Yes. Right now, the way we’re thinking about it is we need to continue to increase our financial strength. And we’ve always kind of talked about a two times debt-to-EBITDA level that we’re shooting for in a normalized oil price. So if you call it a $50 or $55 oil price kind of a normalized basis, that’s what we’re going to shoot for is under that two times. And so as we think about free cash flow generation, what we tried to show where -- what that might be in a $50 world, today, you’re more like $55, so it might look like in $55 and $60, and in those scenarios, trying to be thoughtful around service cost maybe being a little bit different as well in those different environments. So you’ll notice those don’t ratchet up perfectly with necessarily with EBITDA as we’re kind of adjusting inflation on CapEx too, but really looking at that as kind of bolstering the balance sheet and paying down debt at this point.

Ron Mills

Analyst

Great colors and milestone. Thank you, guys.

Operator

Operator

The next question comes from Brad Heffern of RBC Capital Markets. Please go ahead.

Brad Heffern

Analyst

Hey, morning, everyone. I guess, kind of on the same thing for the 2019 plan.

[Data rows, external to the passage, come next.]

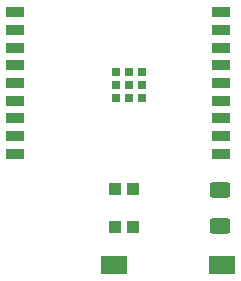
<source format=gbr>
%TF.GenerationSoftware,KiCad,Pcbnew,8.0.4*%
%TF.CreationDate,2024-07-30T10:55:48-04:00*%
%TF.ProjectId,esp32-c3-wroom-socket,65737033-322d-4633-932d-77726f6f6d2d,rev?*%
%TF.SameCoordinates,Original*%
%TF.FileFunction,Paste,Top*%
%TF.FilePolarity,Positive*%
%FSLAX46Y46*%
G04 Gerber Fmt 4.6, Leading zero omitted, Abs format (unit mm)*
G04 Created by KiCad (PCBNEW 8.0.4) date 2024-07-30 10:55:48*
%MOMM*%
%LPD*%
G01*
G04 APERTURE LIST*
G04 Aperture macros list*
%AMRoundRect*
0 Rectangle with rounded corners*
0 $1 Rounding radius*
0 $2 $3 $4 $5 $6 $7 $8 $9 X,Y pos of 4 corners*
0 Add a 4 corners polygon primitive as box body*
4,1,4,$2,$3,$4,$5,$6,$7,$8,$9,$2,$3,0*
0 Add four circle primitives for the rounded corners*
1,1,$1+$1,$2,$3*
1,1,$1+$1,$4,$5*
1,1,$1+$1,$6,$7*
1,1,$1+$1,$8,$9*
0 Add four rect primitives between the rounded corners*
20,1,$1+$1,$2,$3,$4,$5,0*
20,1,$1+$1,$4,$5,$6,$7,0*
20,1,$1+$1,$6,$7,$8,$9,0*
20,1,$1+$1,$8,$9,$2,$3,0*%
G04 Aperture macros list end*
%ADD10R,0.700000X0.700000*%
%ADD11R,1.500000X0.900000*%
%ADD12R,1.041400X1.117600*%
%ADD13R,2.180000X1.600000*%
%ADD14RoundRect,0.250000X0.625000X-0.400000X0.625000X0.400000X-0.625000X0.400000X-0.625000X-0.400000X0*%
G04 APERTURE END LIST*
D10*
%TO.C,U1*%
X159000000Y-65500000D03*
X157900000Y-65500000D03*
X156800000Y-65500000D03*
X159000000Y-64400000D03*
X157900000Y-64400000D03*
X156800000Y-64400000D03*
X159000000Y-63300000D03*
X157900000Y-63300000D03*
X156800000Y-63300000D03*
D11*
X165690000Y-58200000D03*
X165690000Y-59700000D03*
X165690000Y-61200000D03*
X165690000Y-62700000D03*
X165690000Y-64200000D03*
X165690000Y-65700000D03*
X165690000Y-67200000D03*
X165690000Y-68700000D03*
X165690000Y-70200000D03*
X148190000Y-70200000D03*
X148190000Y-68700000D03*
X148190000Y-67200000D03*
X148190000Y-65700000D03*
X148190000Y-64200000D03*
X148190000Y-62700000D03*
X148190000Y-61200000D03*
X148190000Y-59700000D03*
X148190000Y-58200000D03*
%TD*%
D12*
%TO.C,LED1*%
X158200000Y-73200000D03*
X156699998Y-73200000D03*
X156699998Y-76400400D03*
X158200000Y-76400400D03*
%TD*%
D13*
%TO.C,SW1*%
X165790000Y-79600000D03*
X156610000Y-79600000D03*
%TD*%
D14*
%TO.C,R4*%
X165600000Y-76350000D03*
X165600000Y-73250000D03*
%TD*%
M02*

</source>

Can you just talk about what led to this being the plan versus maybe a plan that would have kept oil flat or maybe even a free cash flow neutral plan? What are the benefits of this versus the other option?

Taylor Reid

Analyst

Look, we’ve had a big focus of start -- I think, Tommy’s got something to add, but we had a big focus on a minimum being free cash flow neutral. And as we continue to work the program, it became apparent that we could really keep our volumes flat and generate free cash flow. And we just thought it was a great use of proceeds. The capital efficient inventory in the basins really allow us to put a program like this out, which we think is tremendous.

Tommy Nusz

Analyst

Yes. I think having been in a position where we can keep volumes flat on an aggregate basis and generate free cash flow that we can bank to lay off financial alternatives versus operational alternatives, it’s a great place to be. We’ve talked about it for a long time. And just make sure that you get the dollar going to the next optimal place. And as Michael mentioned, I think, in the short term, it’s all going back to the balance sheet and providing more firepower.

Brad Heffern

Analyst

Okay, thanks for that. And I guess, obviously as you slowdown, that lengthens the inventory life to some extent. Does that make you have a greater desire to potentially prune some of the longer-dated inventory?

Tommy Nusz

Analyst

We’ll see how the market is. It gives you flexibility for sure.

Brad Heffern

Analyst

Okay, thanks.

Operator

Operator

This concludes our question-and-answer session. I would like to turn the conference back over to Tommy Nusz for any closing remarks.

Tommy Nusz

Analyst

Thanks, Drew. To sum it up, Oasis continues to execute on our long-term plan with our deep low cost inventory in the Williston, driving capital efficiency and allowing for free cash generation in a low price environment. In the Delaware, we continue to delineate our position and accretively grow our footprint, while preparing for full-field development. We have the team and the strategy in place to succeed and we look forward to delivering for all of our stakeholders. Thanks again for joining our call.

Operator

Operator

The conference has now concluded. Thank you for attending today’s presentation. You may now disconnect.